I am polling file system for new file, which is upload by someone from web interface.
Now I have to process every new file, but before that I want to insure that the file I am processing is complete (I mean to say it is completely transferred through web interface).
How do I verify if file is complete downloaded or not before processing?
Renaming a filename is an atomic action in most (if not all) filesystems. You can make use of this by uploading the file to a recognizable temporary name and renaming it as soon as the upload is complete.
This way you will "see" only those files that have been uploaded completely and are safe for processing.

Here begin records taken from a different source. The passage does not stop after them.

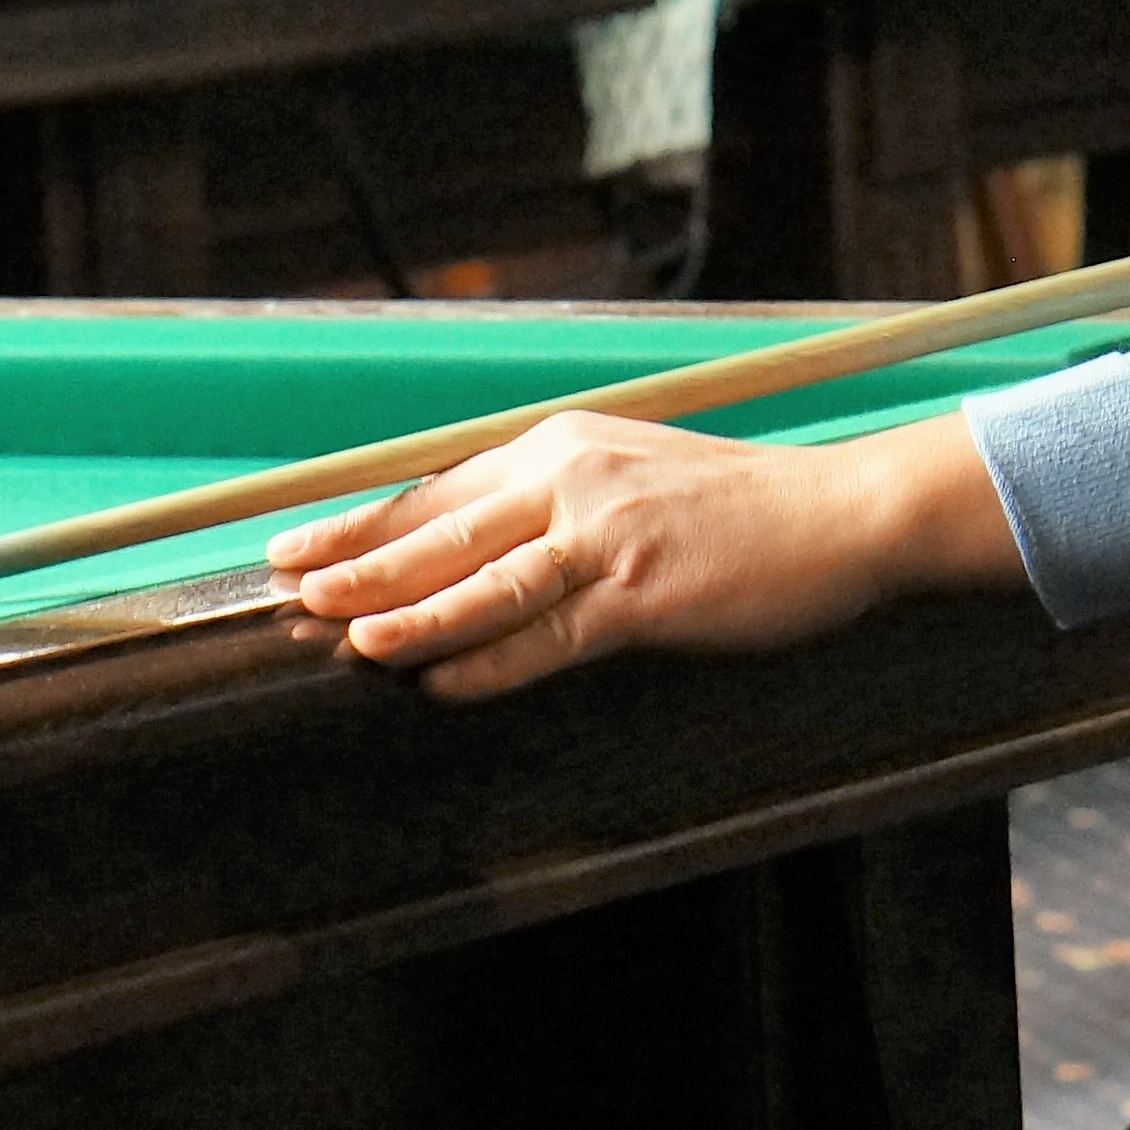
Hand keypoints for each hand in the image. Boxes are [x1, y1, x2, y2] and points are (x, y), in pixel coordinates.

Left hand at [266, 410, 1019, 697]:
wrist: (842, 514)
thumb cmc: (738, 506)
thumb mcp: (632, 477)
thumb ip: (553, 506)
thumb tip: (466, 555)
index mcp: (562, 444)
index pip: (438, 491)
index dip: (359, 527)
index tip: (293, 552)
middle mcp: (574, 478)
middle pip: (442, 533)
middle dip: (356, 571)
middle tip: (287, 601)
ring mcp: (607, 535)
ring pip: (482, 585)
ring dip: (406, 617)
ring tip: (342, 641)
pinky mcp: (643, 592)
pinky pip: (547, 636)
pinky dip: (488, 664)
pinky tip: (442, 685)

rsp's answer is very good. If, by any chance, it does not work for you, and if your polling code is running within a process different from the process of the web server which is saving the file, you might want to try the following:
Usually, when a file is being saved, the sharing options are "allow anyone to read" and "allow no-one to write". (exclusive write.) Therefore, you can attempt to open the file also with exclusive write access: if this fails, then you know that the web server is still holding the file open, and writing to it. If it succeeds, then you know that the web server is done. Of course be sure to try it, because I cannot guarantee that this is precisely how the web server chooses to lock the file.
I have 2 machines both running one process each. shell process on Machine A will scp something to machine B, and java process on B will use these files. Both processes run as crontab tasks.
How to achieve synchronization/atomicity etc? How to signal that whole of file has been written.
so that process on B always has access to latest and complete files, the handler doesn't go stale..
Assuming you're using a filesystem with atomic moves you can do that. Or use symbolic links.
A copies the file to a temp location on B. When the upload is complete, it relocates, with a move or symlink, the file into the expected location. B can then only ever see completely uploaded files.
If your process on A cannot SSH into B to make the final move, it could rather add another, zero byte marker file which indicates the upload is complete.
A uploads FOO.txt, when that upload is complete, it creates the FOO.txt.done file. B then scans the directory for *.done files, and uses the associated data file. Plus cleanup of course.
A quick'n'dirty work around / solution for the problem could be resolved by using user control, setting the ownership (and chmod'ing appropriately) when copying the file (using SCP from A), when finishing then changing the ownership / permissions so that the process on B will be able to access the file.
A few hacks that I can suggest I guess. You can either :-
create a temp file (like a lock file) at the start of file writing, the presence of which means that the file being streamed is being written to and delete the temp file once the writing is complete.
OR
Remove crontab on the consumer process and have the scp process send a signal (JMS/ unicast). The java process could just be a listener on a queue/ socket or be invoked upon receiving a unicast.